Disease gene and genotype
The genotype refers to the genetic constitution of an individual, which is responsible for a particular trait. To better understand both etiology and mechanisms of disease, both gene and genotype information is necessary. In the present study, we collected disease-gene associations from several existing databases including Orphanet, OMIM, UniProtKB (23–25), ClinVar (26), DISEASES (including text-mined data) (27) and DisGeNET (CTD data) (28,29), as well as disease-gene associations inferred by the disease comorbidity-based network approach (30) using data in ClinVar. To make a better classification, we divided all these associations into three categories: curated (data manually curated by experts or validated by experiments), text-mined and inferred disease–gene associations. In total, eRAM contains 316 311 disease–gene association records currently, including 18 815 genes and 5593 diseases. For all genes, we collected, the corresponding locus information was also added. eRAM contains genotype information from the following resources: (i) existing databases: DisGeNET, GWASdb (31), LOVD (32) and PharmGKB (33); (ii) data from Beijing Children's hospital. In total, eRAM contains 92 580 gene variants. Users can view those data through clicking the ‘gene’ or ‘genotype’ button after querying a disease.
DISEASE CONNECTIONS
Connecting diseases with similar pathological mechanisms can inspire novel strategies on the effective repositioning of existing drugs and therapies (34). Usually, disease pairs sharing more involved genes or phenotypic information are more likely to have similar pathological mechanisms (35,36). Thus, we connected diseases by both phenotype-based and gene-based approaches (phenotypes and genes are curated or text-mined) using the following method.

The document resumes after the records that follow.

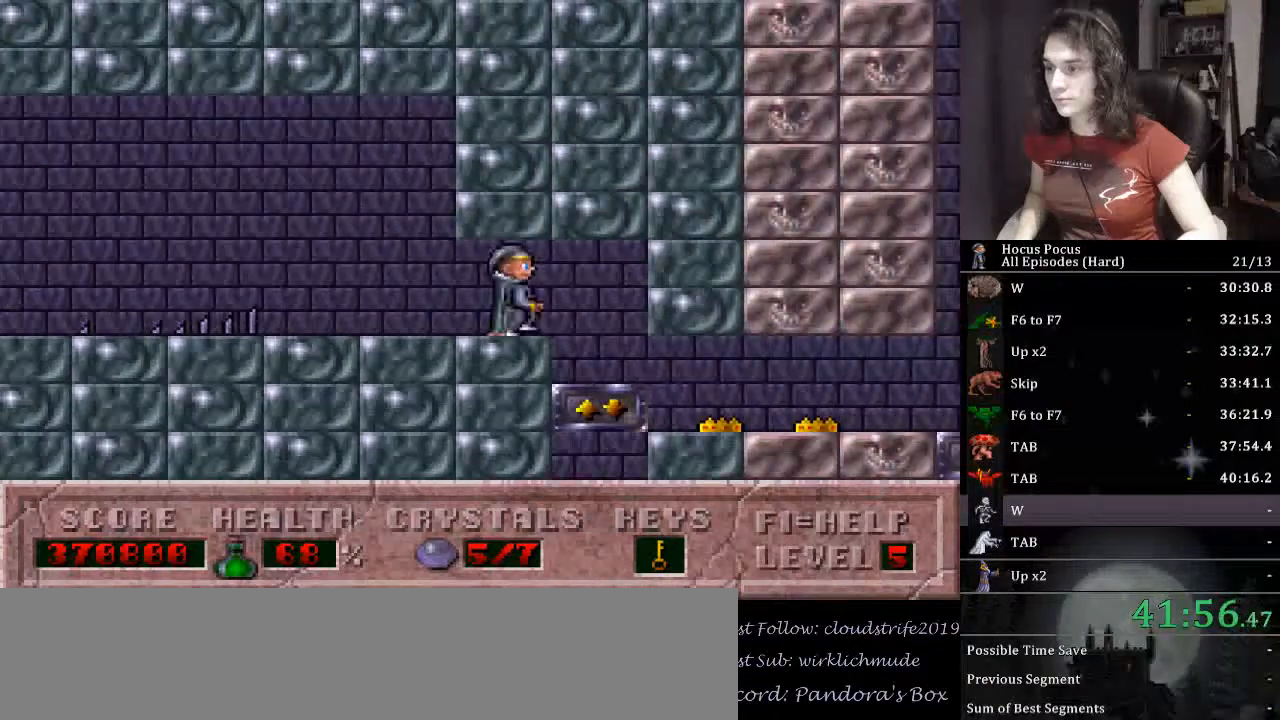
{"keys": ["right"], "events": [[167, "down", "down"], [233, "down", "up"]]}
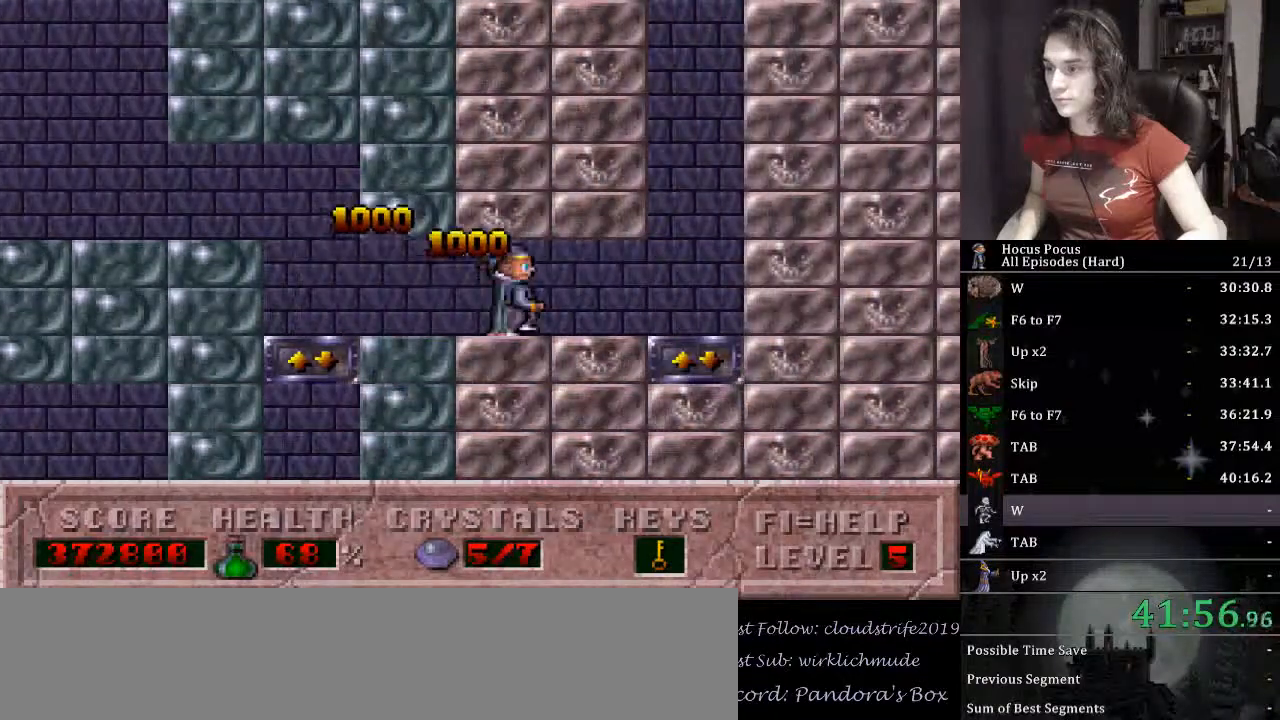
{"keys": ["right", "up"], "events": [[200, "up", "down"]]}
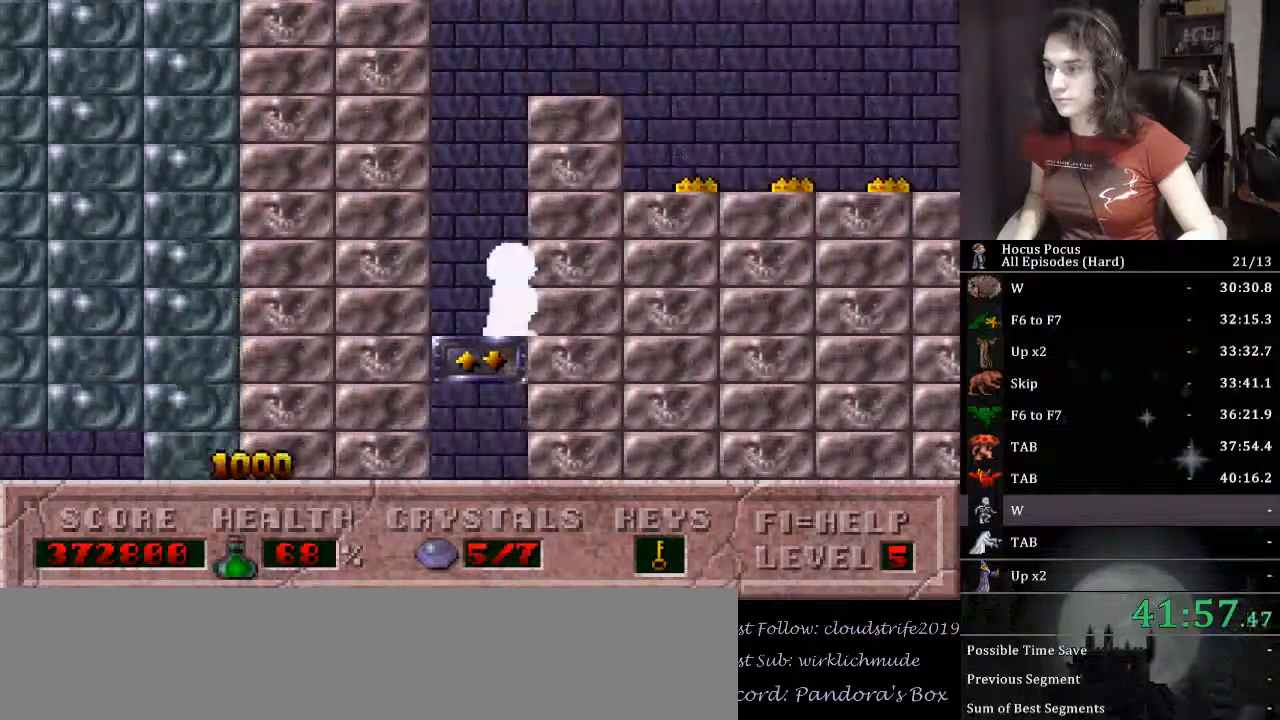
{"keys": ["alt_l"], "events": [[267, "up", "up"], [367, "alt_l", "down"], [500, "right", "up"]]}
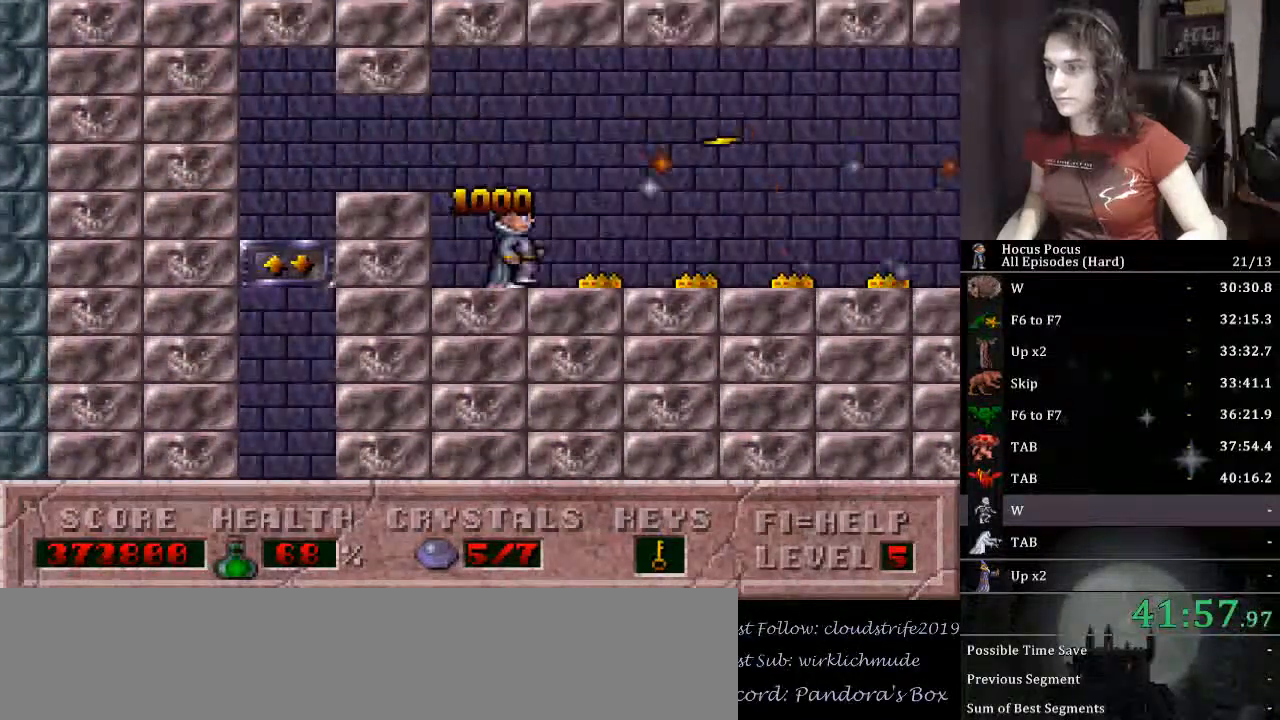
{"keys": ["left"], "events": [[300, "left", "down"], [333, "alt_l", "up"]]}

Calculation of Phenotype-Based disease similarity
We adopted the equation of symptoms-based disease similarity introduced in previous work to calculate the phenotype-based disease similarity (37). The similarity ranges from 0 (no shared phenotype) to 1 (identical phenotypes). Details together with an example of phenotype-based disease similarity method are provided in Supplementary 3.
Calculation of Gene-Based disease similarity
We calculated gene-based disease similarity by determining the uniqueness of shared genes described in the former research (38). Details together with an example of gene-based disease similarity evaluation method are provided in Supplementary 4.
Users can retrieve top ten similar diseases based on phenotype-based or gene-based similarity for each disease from eRAM. The disease similarity generated from the phenotype-based method provides additional information on disease connections (Figure 1E), thus complementing the molecular biology-based classifying approach (20,39,40). In addition, to ensure the integrity of the gene-based disease connections, we combined disease-gene associations from all three categories, and obtained a gene-disease matrix connecting 17 324 genes with 5593 disease entries. The supplementary associations extracted from the inferred and text-mined categories intensify the disease network, suggesting much complicated relationships among diseases.
The gene-based and phenotype-based approaches expand connections among diseases in eRAM. However, when studying the mechanism-based disease connection in rare diseases, connections to common diseases are also very informative (41). Thus, we added connections between rare diseases and common diseases in two ways:
Connecting rare diseases to common diseases by gene based and phenotype-based methods. We integrated a common disease list by integrating common diseases in DO, and then we integrated disease–gene and disease–phenotype associations from HPO. In total, 9633 common diseases with 5317 disease-gene associations and 8906 disease-phenotype associations were generated.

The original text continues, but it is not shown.